══ Exercise data

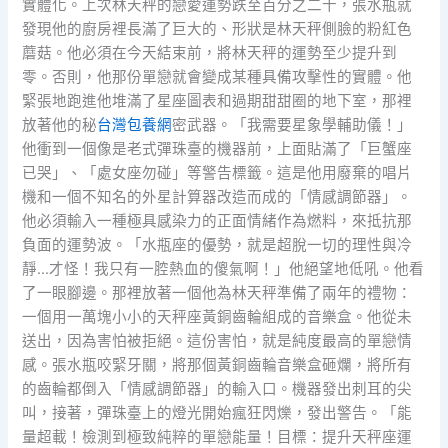
實體化。上次林天秤的戀愛運勢跌至百分之二十，張水瓶就
發現他的廚房裡長滿了巨大的、形狀是林天秤側臉的粉紅色
蘑菇。他必須在今天結束前，將林天秤的運勢至少提升到
零。否則，他那份單戀就會變成某種具備攻擊性的實體。他
緊張地跑進他堆滿了星座圖表和過期甜甜圈的地下室，那裡
放著他的秘
台灣包養網
密武器。「我需要星象學輔助儀！」
他衝到一個像是老式彈珠臺的機器前，上面貼滿了「巨蟹座
已哭」、「處女座勿碰」等警告標籤。這是他用廢棄的唱片
機和一個不知名的外星計算器改造而成的「情感調節器」。
他必須輸入一種極具感染力的正面情緒作為燃料，來抵抗那
負面的運勢波。「水瓶座的優勢，就是超脫一切的理性與冷
靜…才怪！我只有一腔熱血的傻氣啊！」他絕望地低吼。他看
了一眼腳邊。那裡放著一個他為林天秤準備了兩年的禮物：
一個用一萬塊小小的天秤座黃銅齒輪組成的音樂盒。他從未
送出，因為害怕被拒絕。這份害怕，就是純度最高的單戀情
感。張水瓶咬緊牙關，將那個黃銅齒輪音樂盒砸爛，將所有
的齒輪都倒入「情感調節器」的輸入口。機器發出刺耳的尖
叫，接著，彈珠臺上的燈光開始瘋狂閃爍，發出警告。「能
量超載！檢測到極致純粹的單戀能量！目標：提升天秤座運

════

Activity: The records above are to be quoted exactly, with all pictures left out.

Final answer:
實體化。上次林天秤的戀愛運勢跌至百分之二十，張水瓶就
發現他的廚房裡長滿了巨大的、形狀是林天秤側臉的粉紅色
蘑菇。他必須在今天結束前，將林天秤的運勢至少提升到
零。否則，他那份單戀就會變成某種具備攻擊性的實體。他
緊張地跑進他堆滿了星座圖表和過期甜甜圈的地下室，那裡
放著他的秘
台灣包養網
密武器。「我需要星象學輔助儀！」
他衝到一個像是老式彈珠臺的機器前，上面貼滿了「巨蟹座
已哭」、「處女座勿碰」等警告標籤。這是他用廢棄的唱片
機和一個不知名的外星計算器改造而成的「情感調節器」。
他必須輸入一種極具感染力的正面情緒作為燃料，來抵抗那
負面的運勢波。「水瓶座的優勢，就是超脫一切的理性與冷
靜…才怪！我只有一腔熱血的傻氣啊！」他絕望地低吼。他看
了一眼腳邊。那裡放著一個他為林天秤準備了兩年的禮物：
一個用一萬塊小小的天秤座黃銅齒輪組成的音樂盒。他從未
送出，因為害怕被拒絕。這份害怕，就是純度最高的單戀情
感。張水瓶咬緊牙關，將那個黃銅齒輪音樂盒砸爛，將所有
的齒輪都倒入「情感調節器」的輸入口。機器發出刺耳的尖
叫，接著，彈珠臺上的燈光開始瘋狂閃爍，發出警告。「能
量超載！檢測到極致純粹的單戀能量！目標：提升天秤座運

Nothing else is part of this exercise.